Bangladesh’s exports in November rose 6.2 percent from a year earlier to $3.06 billion, driven by stronger garment sales, official data showed on Thursday.



For July-November, the first five months of the 2017-18 financial year, exports rose 6.7 percent to $14.56 billion from a year earlier, the Export Promotion Bureau said.

Shipments of readymade garments, comprising knitwear and woven items, totalled $11.96 billion during the past five months, up 7.5 percent from the same period of 2016.

Garments are the main foreign-exchange earner for the South Asian country, where low wages and duty-free access to Western markets have helped make it the world’s second-largest apparel exporter after China.

The government has set an export target of $37.5 billion for the 2017-18 financial year, with ready-made garments earning $30.16 billion.

Garment exporters said Bangladesh was on track to achieve the target.

“The order flow is satisfactory.

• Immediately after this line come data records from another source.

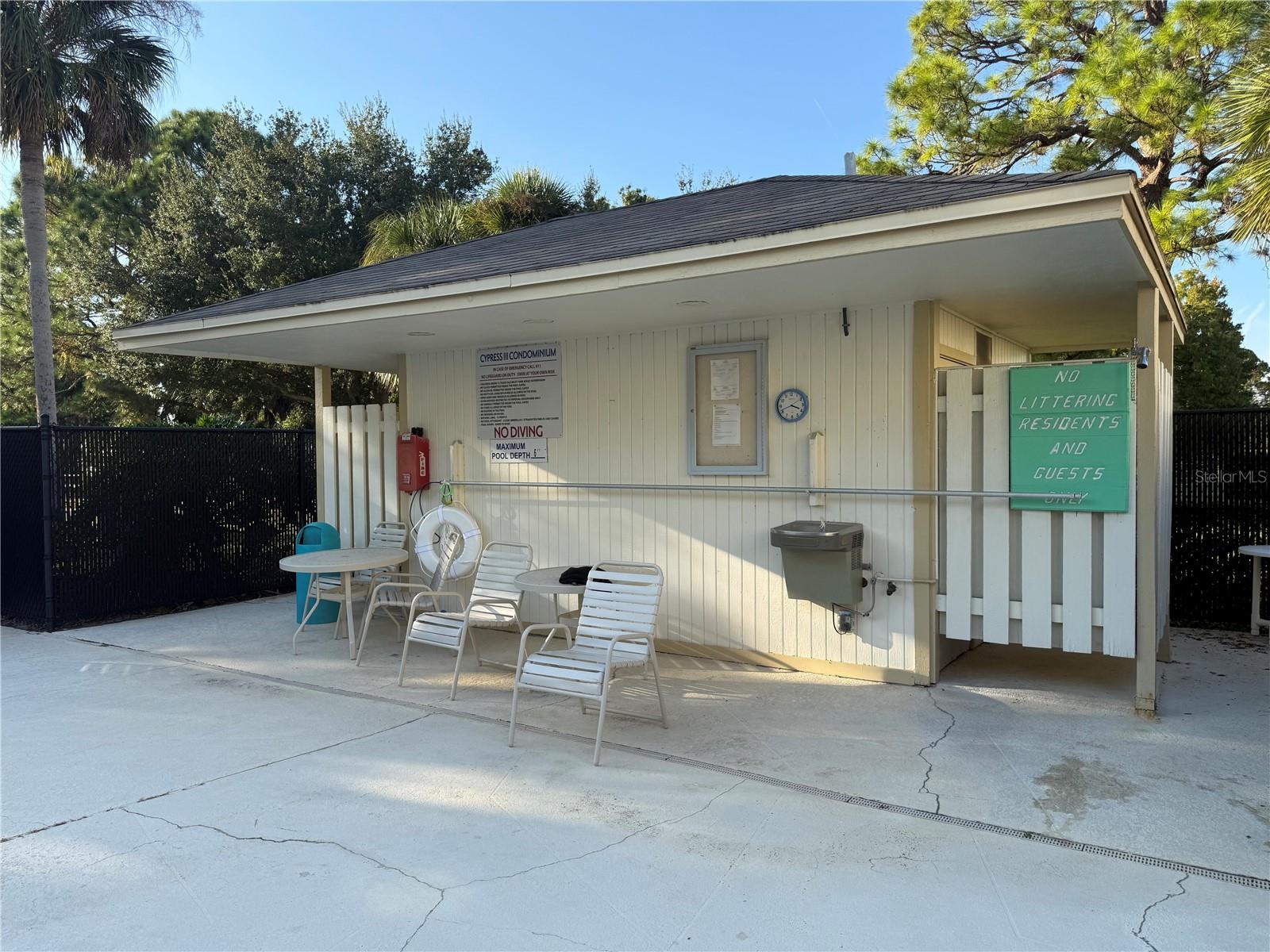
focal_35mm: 24
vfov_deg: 56.8
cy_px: 476
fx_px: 881
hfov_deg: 71.6
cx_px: 635
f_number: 1.78
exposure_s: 1/1385
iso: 80
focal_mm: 6.76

We’ll achieve the target if the current trend continues,” Siddiqur Rahman, president of the Bangladesh Garment Manufacturers and Exporters Association, told Reuters.

He also said there was no impact on orders or shipments from a July 2016 attack on a cafe in Dhaka’s diplomatic quarter in which 22 people were killed, mostly foreigners.

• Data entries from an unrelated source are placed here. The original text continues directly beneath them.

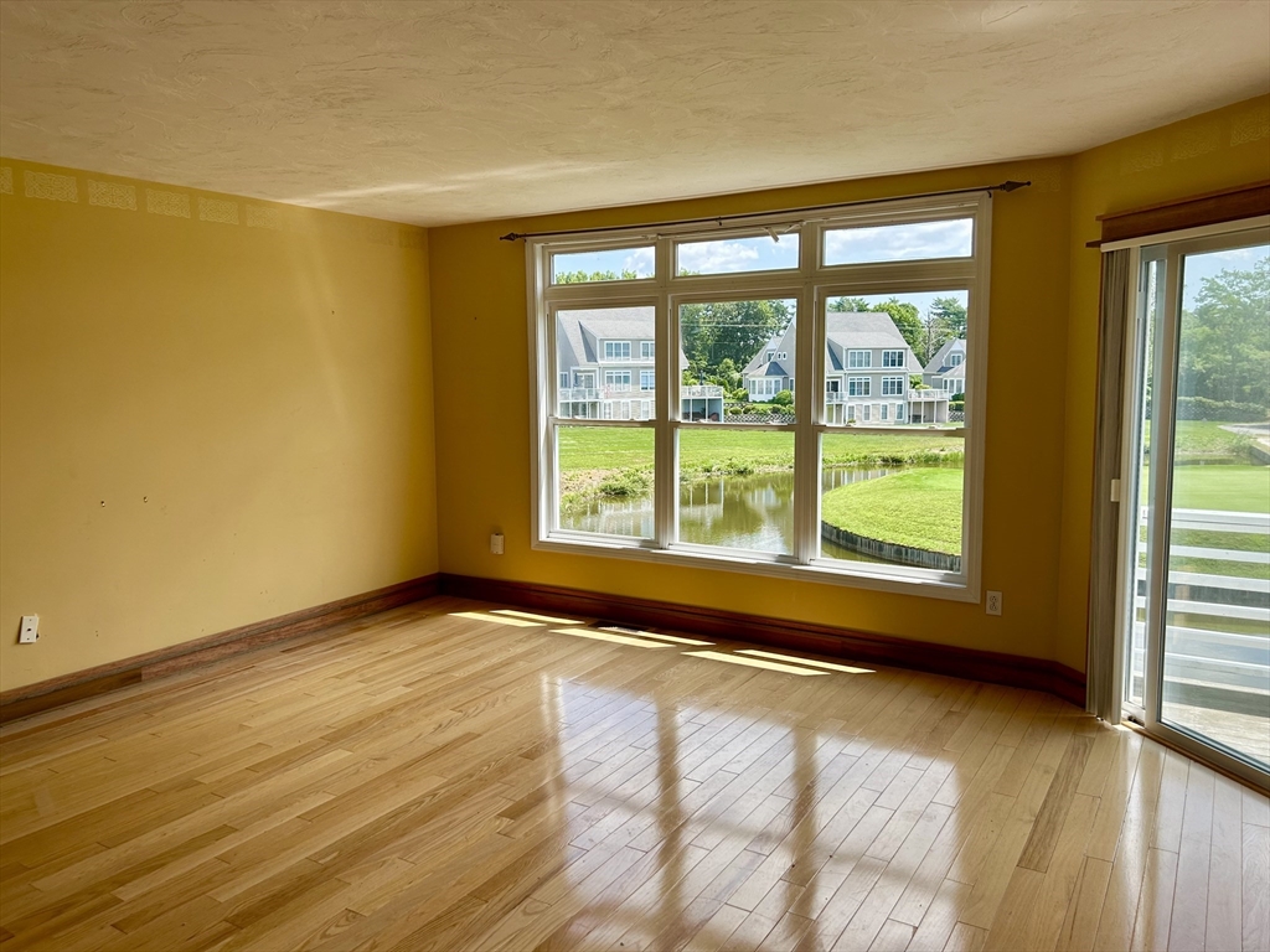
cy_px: 476
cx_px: 635
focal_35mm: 26
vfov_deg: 53.1
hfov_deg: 67.3
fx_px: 954
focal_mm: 5.7
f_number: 1.5
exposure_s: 1/1183
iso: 50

“Buyers are also happy with the reforms in the sector,” he added.

The garment industry had been recovering strongly from a major tragedy four years ago, when a factory building collapsed, killing more than 1,100 people and prompting safety checks that led to factory closures and the loss of exports and jobs.

Exports in the previous financial year to June rose 1.7 percent from a year earlier to $34.7 billion, but that was the slowest growth in 15 years, with garment sales up just 0.2 percent growth.

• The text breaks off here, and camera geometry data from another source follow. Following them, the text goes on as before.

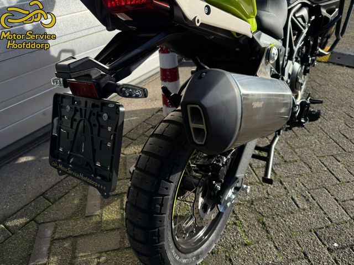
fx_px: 245
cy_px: 132
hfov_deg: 71.6
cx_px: 177
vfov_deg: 56.8
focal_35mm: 24
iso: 80
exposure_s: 1/3021
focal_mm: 6.76
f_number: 1.78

Exporters blamed the lacklustre growth for the previous financial year on a number of factors, including sluggish demand in main markets, structural reforms in the garment sector, a weak euro and appreciation of the Bangladeshi currency against the U.S. dollar.

The central bank left key interest rates unchanged in July, saying it was trying to balance economic growth and inflation risks.